Activity A - Condense the section of the study summary that begins "Main Results:" into a briefer form that keeps its main facts.
Activity B - Reproduce the study summary from "Published on: February" to "initiating antiviral immunity.", substituting "antiviral defense" for "antiviral immunity".

:: Extract provided

Published on: February 12, 2022

Area of Science:

  • Structural Biology
  • Immunology
  • Molecular Biology

Background:

  • Intracellular RIG-I-like receptors (RLRs) detect viral RNA, initiating antiviral immunity.
  • Understanding RLRs' molecular mechanisms is crucial for host defense research.

Purpose of the Study:

  • To elucidate the molecular basis of RIG-I's RNA recognition and activation.
  • To determine the crystal structure of RIG-I in complex with double-stranded RNA (dsRNA).

Main Methods:

  • X-ray crystallography was used to determine the structure of RIG-I bound to dsRNA.
  • Bioinformatic analysis was performed to understand protein domain interactions.

Main Results:

  • The dsRNA is encased by RIG-I domains: helicase (HEL1, HEL2), HEL2 insertion (HEL2i), and C-terminal regulatory domain (CTD).
  • A V-shaped pincer links HEL2 and CTD, coordinating domain functions and coupling RNA binding to ATP hydrolysis.
  • RIG-I, a superfamily 2 helicase, exhibits complex interplay between motor domains, accessory domains, and RNA.

Conclusions:

  • The determined structure provides insights into RIG-I's nanomechanical function in antiviral immunity.
  • This work has broader implications for understanding the function of ATPases and helicases.

::::
:: Data for review

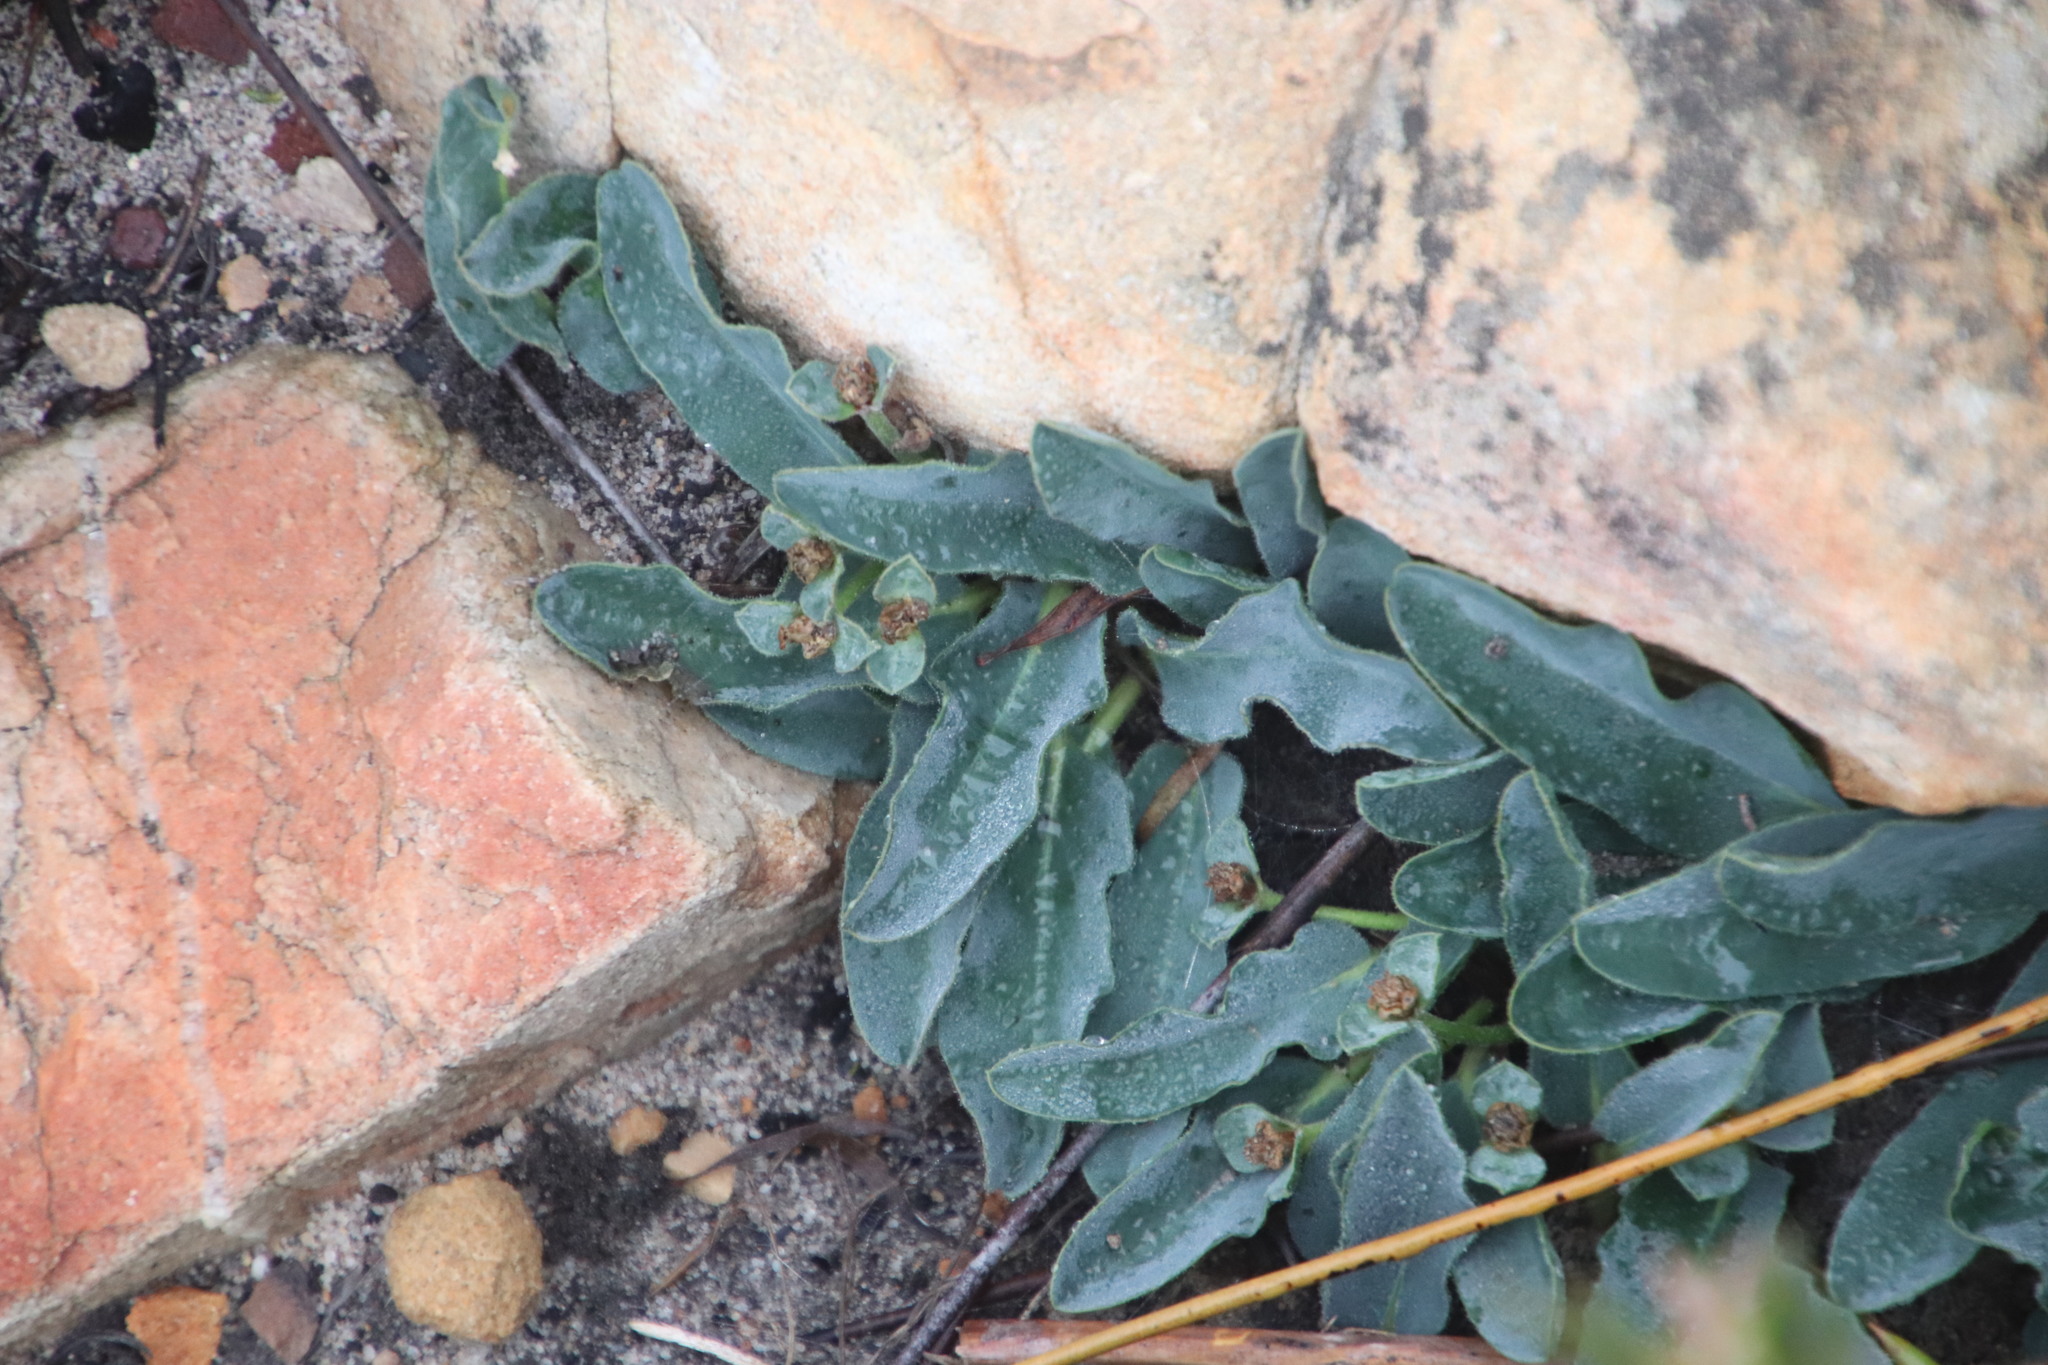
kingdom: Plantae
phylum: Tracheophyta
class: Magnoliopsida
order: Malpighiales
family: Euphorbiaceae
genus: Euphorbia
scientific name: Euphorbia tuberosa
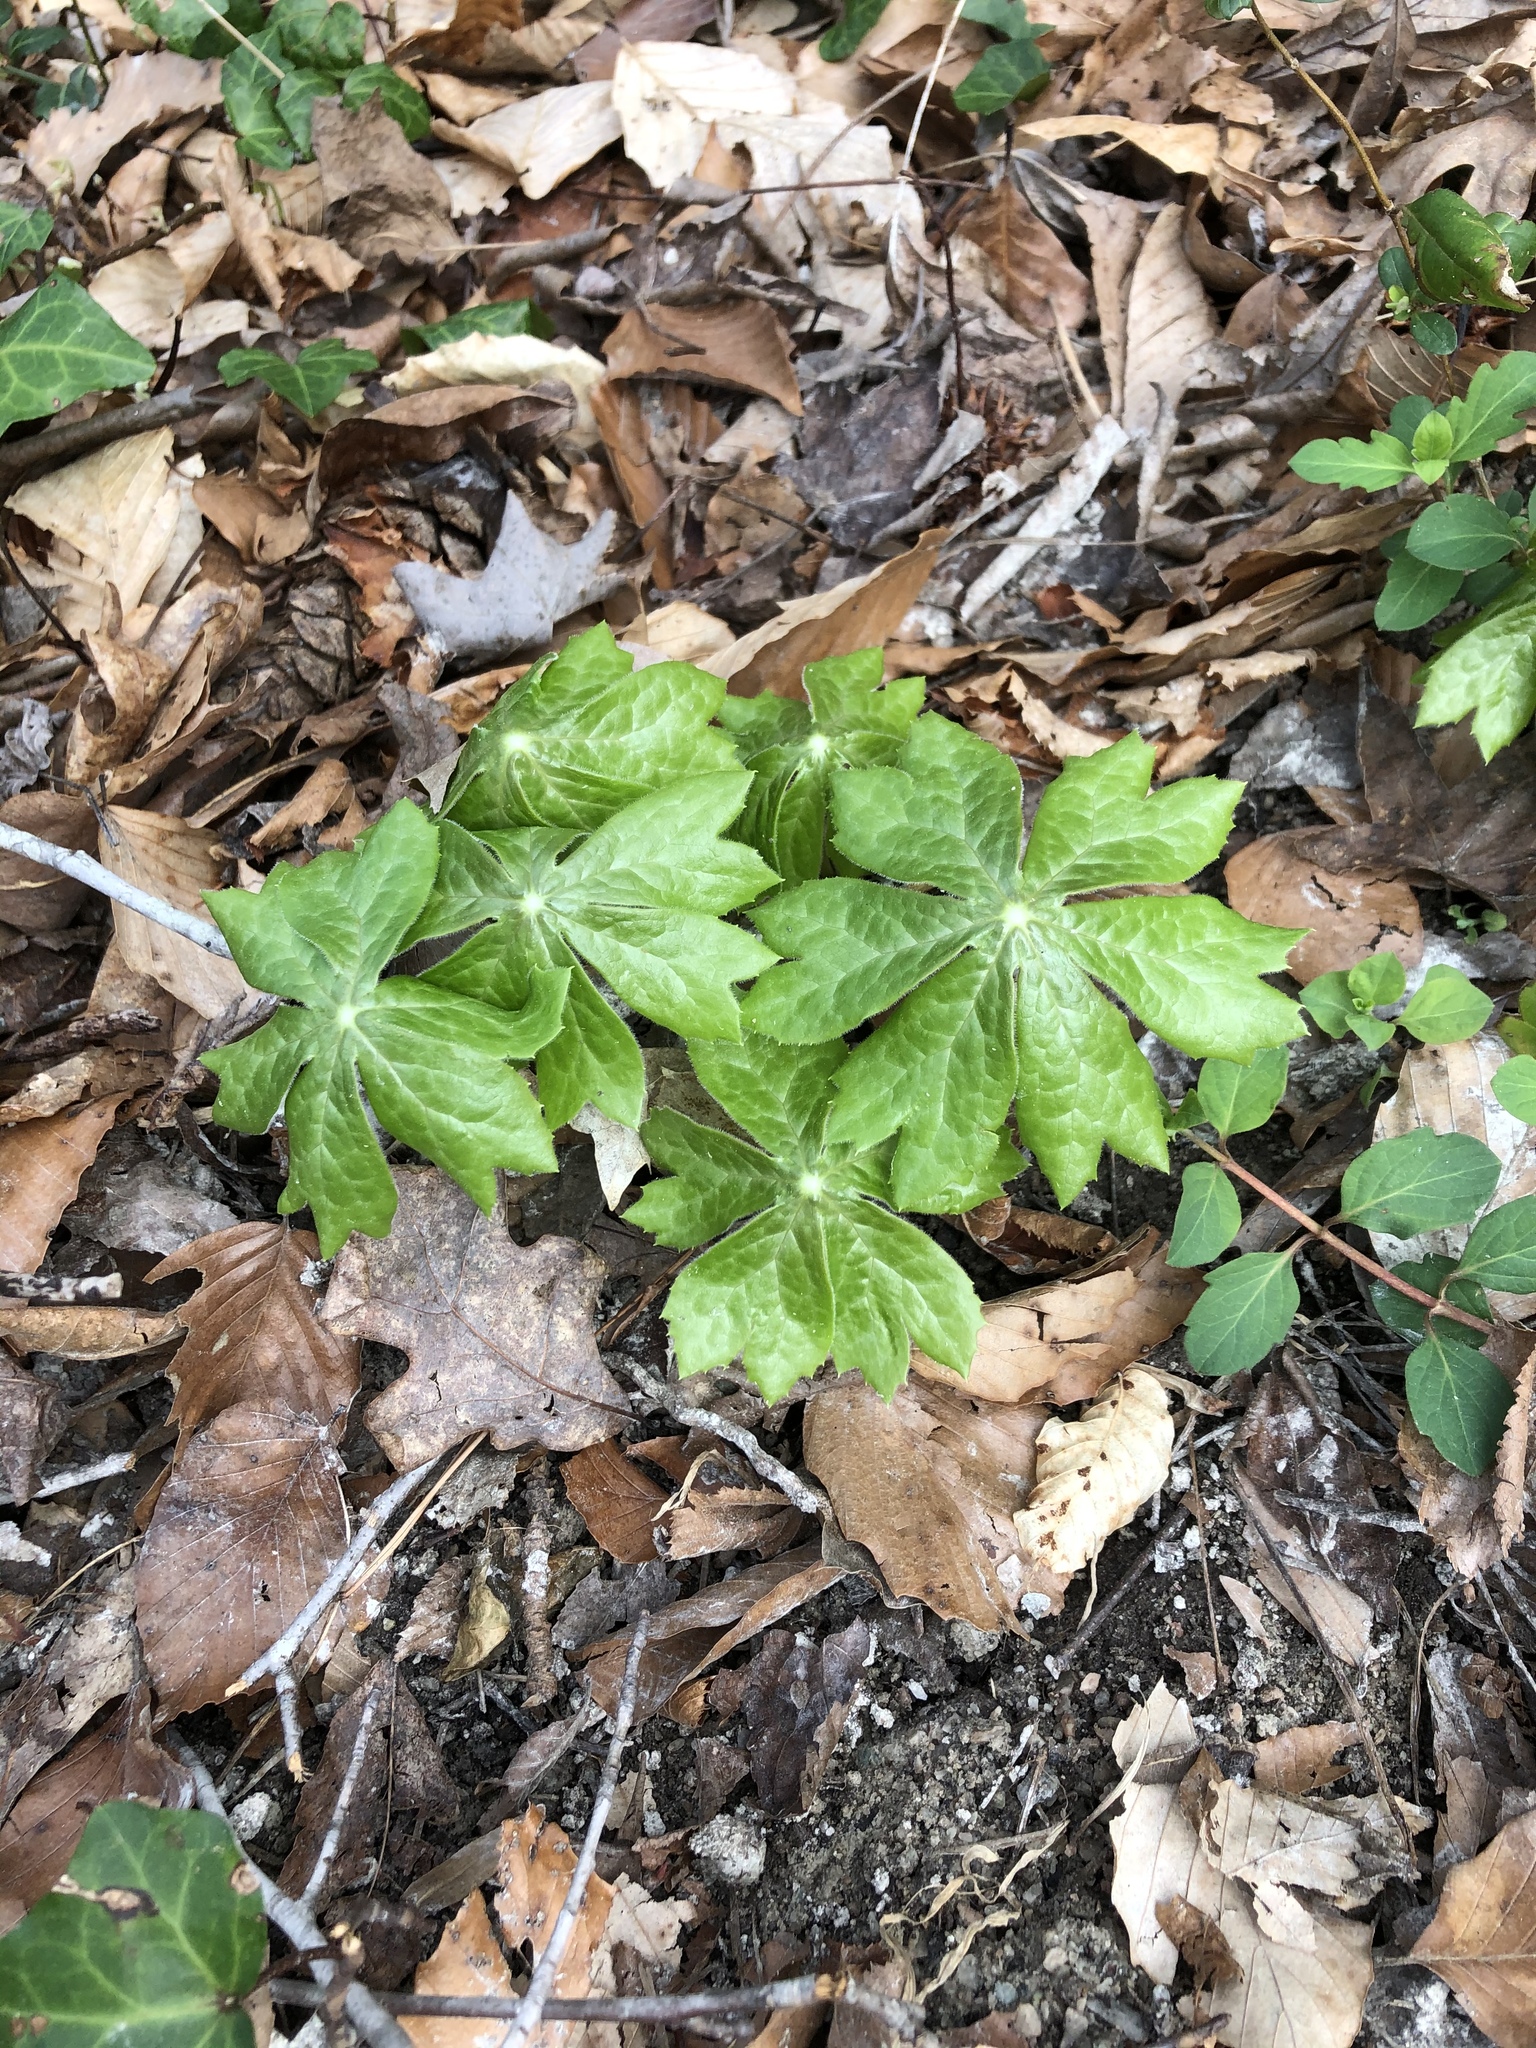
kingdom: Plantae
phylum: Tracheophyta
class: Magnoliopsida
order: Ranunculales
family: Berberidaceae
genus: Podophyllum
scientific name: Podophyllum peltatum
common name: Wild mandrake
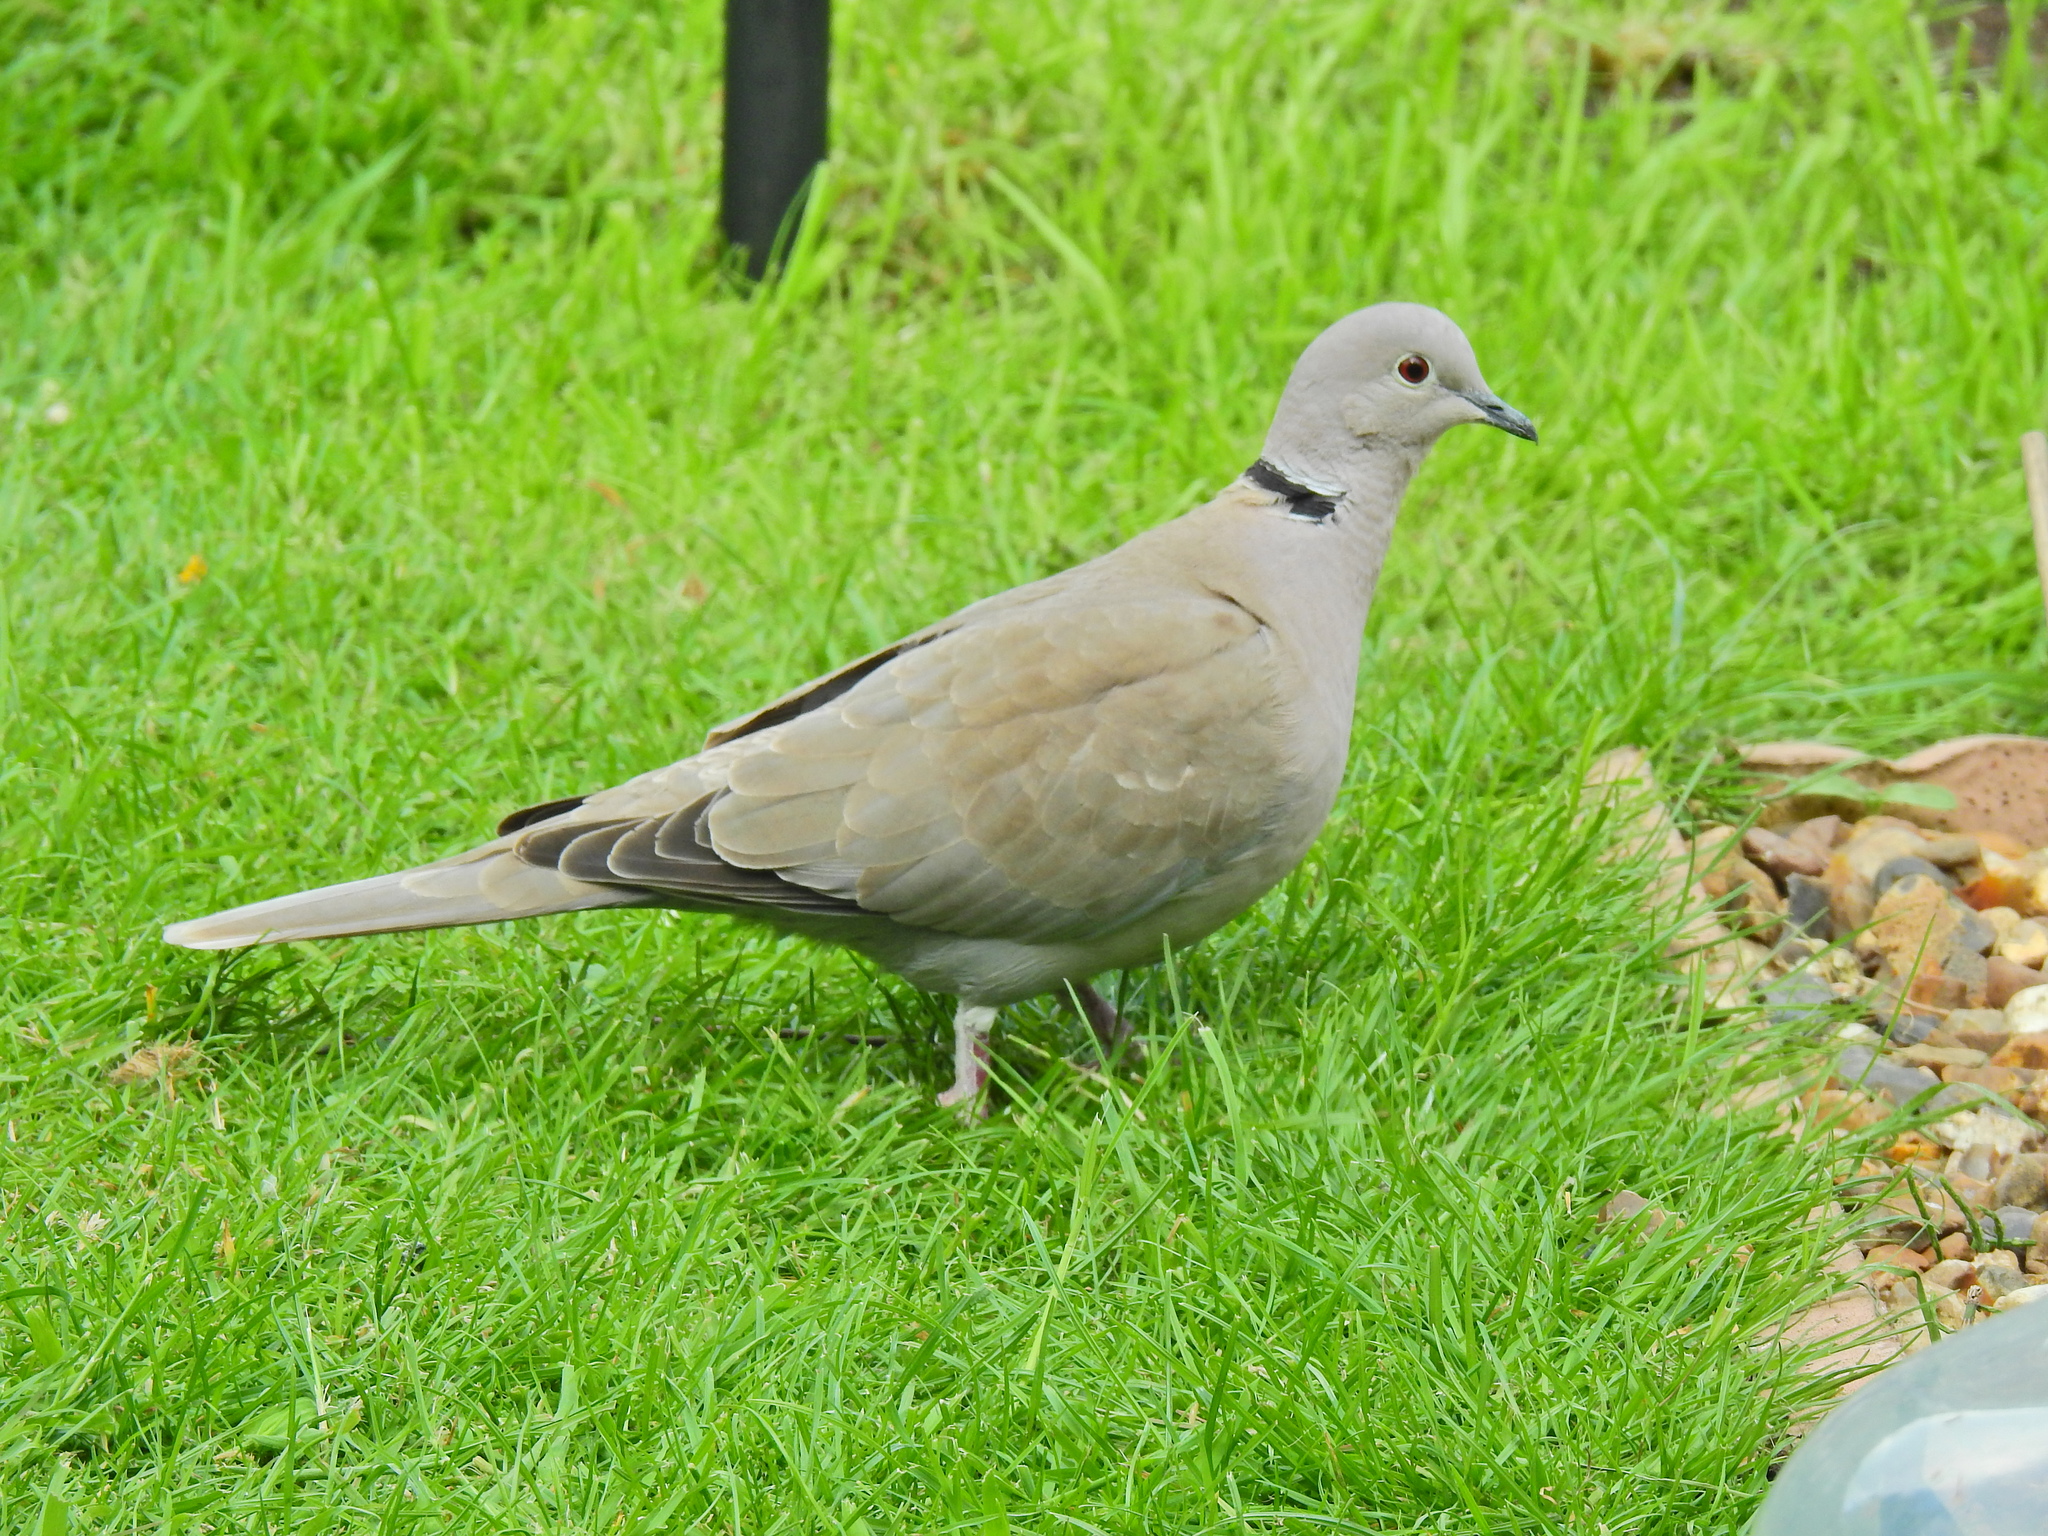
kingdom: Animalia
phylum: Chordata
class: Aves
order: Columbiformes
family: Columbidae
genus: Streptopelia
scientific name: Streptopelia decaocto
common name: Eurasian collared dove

::::

Written reply A - Main results: RIG-I's helicase (HEL1, HEL2), HEL2 insertion (HEL2i) and C-terminal regulatory (CTD) domains encase the dsRNA. A V-shaped pincer links HEL2 and CTD, coordinating the domains and coupling RNA binding to ATP hydrolysis. RIG-I, a superfamily 2 helicase, shows complex interplay among motor domains, accessory domains and RNA.

Written reply B -
Published on: February 12, 2022

Area of Science:

  • Structural Biology
  • Immunology
  • Molecular Biology

Background:

  • Intracellular RIG-I-like receptors (RLRs) detect viral RNA, initiating antiviral defense.